Rubber comes back, community forests are under pressure

  • “There is a threat of revival of rubber project, because the price of natural latex has reached VND 20,000 per kilo”. This is a warn by Mr. Phan Dinh Nha, advisory expert on forestland policy at the yearly meeting of LandNet. This is especially applicable for some mountainous regions, such as the case of Chieng village in Hanh Dich commune, Que Phong district, Nghe An province.
    A local representative of LandNet of the Que Phong district told a story that the Thai ethnic community in Pom Om village had been granted with land right certificate, however the Nghe An rubber company used excavators to level and infringed upon the community forestland area in 2013. Villagers have sent several petition letters to the communal and district People’s Committees to react against the company. Therefore, Mr. Pham Quang Thai, Chairperson of the company’s board came to a consultation meeting and promised to stop violation and return land to Pom Om community. After a time of calm, this company came back to encroach 3 hectares of land, which had been allocated informally to the Chieng village (according to real use and without land certificate), which is belonged to Hạnh Dịch commune and located close to Tiền Phong commune. Because of the company’s deforestation for rubber plantation and an uncertainty of the future conflict resolution, some people took advantage to clear trees and grow acacia in order to claim their land right in the future. Therefore, it is estimated that the forest area of the Chieng village has lost by 70% during the last three years.

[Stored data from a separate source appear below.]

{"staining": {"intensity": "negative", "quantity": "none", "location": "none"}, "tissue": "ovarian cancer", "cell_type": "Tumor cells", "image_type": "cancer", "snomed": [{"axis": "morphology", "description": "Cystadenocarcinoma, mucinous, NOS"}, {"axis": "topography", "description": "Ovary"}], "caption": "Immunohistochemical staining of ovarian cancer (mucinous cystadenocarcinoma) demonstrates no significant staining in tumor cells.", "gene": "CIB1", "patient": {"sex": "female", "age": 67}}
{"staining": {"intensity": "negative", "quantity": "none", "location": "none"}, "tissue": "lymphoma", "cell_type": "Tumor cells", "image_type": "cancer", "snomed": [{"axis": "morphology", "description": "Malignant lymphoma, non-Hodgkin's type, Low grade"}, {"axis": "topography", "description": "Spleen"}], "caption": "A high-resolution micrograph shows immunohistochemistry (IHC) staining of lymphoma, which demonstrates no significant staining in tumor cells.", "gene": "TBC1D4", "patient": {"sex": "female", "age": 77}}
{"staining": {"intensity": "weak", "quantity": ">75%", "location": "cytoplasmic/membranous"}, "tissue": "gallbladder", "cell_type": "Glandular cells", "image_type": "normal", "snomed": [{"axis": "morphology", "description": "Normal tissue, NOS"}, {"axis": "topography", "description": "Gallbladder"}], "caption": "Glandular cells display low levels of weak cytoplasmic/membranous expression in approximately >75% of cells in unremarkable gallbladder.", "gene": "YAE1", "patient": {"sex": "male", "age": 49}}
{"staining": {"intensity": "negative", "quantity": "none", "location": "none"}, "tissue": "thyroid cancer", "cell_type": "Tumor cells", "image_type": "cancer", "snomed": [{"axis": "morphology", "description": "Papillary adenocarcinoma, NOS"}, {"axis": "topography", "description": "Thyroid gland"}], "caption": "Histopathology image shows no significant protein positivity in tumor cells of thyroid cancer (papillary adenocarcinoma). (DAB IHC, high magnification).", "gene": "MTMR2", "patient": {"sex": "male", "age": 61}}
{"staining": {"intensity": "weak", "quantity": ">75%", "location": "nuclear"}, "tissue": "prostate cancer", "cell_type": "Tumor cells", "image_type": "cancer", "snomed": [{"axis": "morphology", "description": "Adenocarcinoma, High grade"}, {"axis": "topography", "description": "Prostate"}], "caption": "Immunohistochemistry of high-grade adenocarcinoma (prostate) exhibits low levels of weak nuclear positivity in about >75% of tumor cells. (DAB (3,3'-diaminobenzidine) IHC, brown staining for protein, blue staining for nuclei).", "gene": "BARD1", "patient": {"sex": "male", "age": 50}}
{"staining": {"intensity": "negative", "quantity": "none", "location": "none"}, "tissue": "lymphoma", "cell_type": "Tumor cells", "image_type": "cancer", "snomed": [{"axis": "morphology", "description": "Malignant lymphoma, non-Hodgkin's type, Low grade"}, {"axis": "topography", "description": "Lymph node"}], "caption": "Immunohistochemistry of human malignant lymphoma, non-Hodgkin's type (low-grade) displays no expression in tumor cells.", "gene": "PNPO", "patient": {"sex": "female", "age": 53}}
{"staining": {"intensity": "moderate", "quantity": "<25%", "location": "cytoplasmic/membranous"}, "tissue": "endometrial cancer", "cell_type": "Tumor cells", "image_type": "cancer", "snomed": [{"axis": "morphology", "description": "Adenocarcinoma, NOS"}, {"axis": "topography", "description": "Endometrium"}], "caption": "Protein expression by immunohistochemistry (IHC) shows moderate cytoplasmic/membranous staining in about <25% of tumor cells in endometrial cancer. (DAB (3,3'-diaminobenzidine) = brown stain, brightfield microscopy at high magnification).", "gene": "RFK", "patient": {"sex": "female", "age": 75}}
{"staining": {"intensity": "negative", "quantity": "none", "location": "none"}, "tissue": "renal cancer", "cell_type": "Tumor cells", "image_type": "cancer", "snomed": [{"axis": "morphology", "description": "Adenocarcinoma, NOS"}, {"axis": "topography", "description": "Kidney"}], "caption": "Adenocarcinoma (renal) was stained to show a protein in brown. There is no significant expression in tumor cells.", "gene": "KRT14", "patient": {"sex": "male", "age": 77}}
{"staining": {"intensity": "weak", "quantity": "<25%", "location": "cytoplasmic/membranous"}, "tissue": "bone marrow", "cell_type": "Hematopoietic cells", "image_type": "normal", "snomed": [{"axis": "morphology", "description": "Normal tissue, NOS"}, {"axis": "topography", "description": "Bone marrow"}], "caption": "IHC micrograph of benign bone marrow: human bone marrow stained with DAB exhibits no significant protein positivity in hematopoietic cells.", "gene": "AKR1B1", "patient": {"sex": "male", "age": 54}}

    Mr. Vi Đình Văn (from Chiếng village, Hạnh Dịch commune, Quế Phong district, Nghệ An province) talking about anxiety in his community

    Preservation of community forest is now under an increasing pressure caused by the Nghệ An provincial rubber promotion programme. Though there has been a guiding requirement from the Central Government that rubber area should be kept intact and not expanded, some Nghe An provincial officials showed their intention to grow more 6,000 hectares of rubber in the next 3 years (according to a news release from the Nghệ An provincial People’s Committee meeting dated 26th October 2016)[1]. In addition, it is necessary to see responsibility of the local authority while they are facing people’s life and contention, as stated by a Chieng villager “We have written a pile of complaint letter sending to district and provincial authorities. However, the communal People’s Committee chairman said that the rubber company encroaching area is right and fit the the provincial mapping. When we asked provincial authorities, they admitted that the company was wrong. Therefore we wonder whether the communal chairman and the company are mutually endorsed”.
    At the annual review meeting of LandNet dated 10th January 2017 in Hanoi, the network representatives from provinces of Lạng Sơn, Lào Cai, Nghệ An and Hà Tĩnh were all interested in how to maintain firmly, expand and enrich the community forestland areas. Also at this forum, the LandNet advisory expert urged that “you need to continuously protect your own rights. The Land Law of 2013 provides that land users have right to get land certificates (informally known as “red books”) for legal management while land renting contractors do not. However, in reality, community’s land rights are now greatly challenged by the Circular 28/2014/TT-BTNMT on the guidance to land inventory. One of the provisions of this Circular is that forestry land of the village community is only listed in the category of “allocation for temporary management”. According to the Land Law of 2013, village communities can have  forestry land allocated and get land certificates granted. Implementation of the Circular 28/2014/TT-BTNMT has resulted in a category of ‘allocation for temporary management’, as it was classified by the Nghe An provincial People’s Committee. Eventually, according to the mentioned category of this inventory, the village community’s forestland, such as that of the Pom Om village community is considered as not yet qualified as getting “red book”. Therefore, the implementation of the Circular 28/2014/TT-BTNMT has caused a harm in the community’s rights to confirm their “red books”.
    In order to solve the above-mentioned discrepancy, to assure forestland rights, essential living spaces of ten of millions of ethnic minority people in Vietnam, policy makers should seriously confirm and make sure community land rights, especially while this rights are increasingly challenged by private companies, which often seek profit for a small number of people. Whenever people have full land right to work on their own land, policies of supporting disadvantageous areas will be able to be effective to help poverty reduction.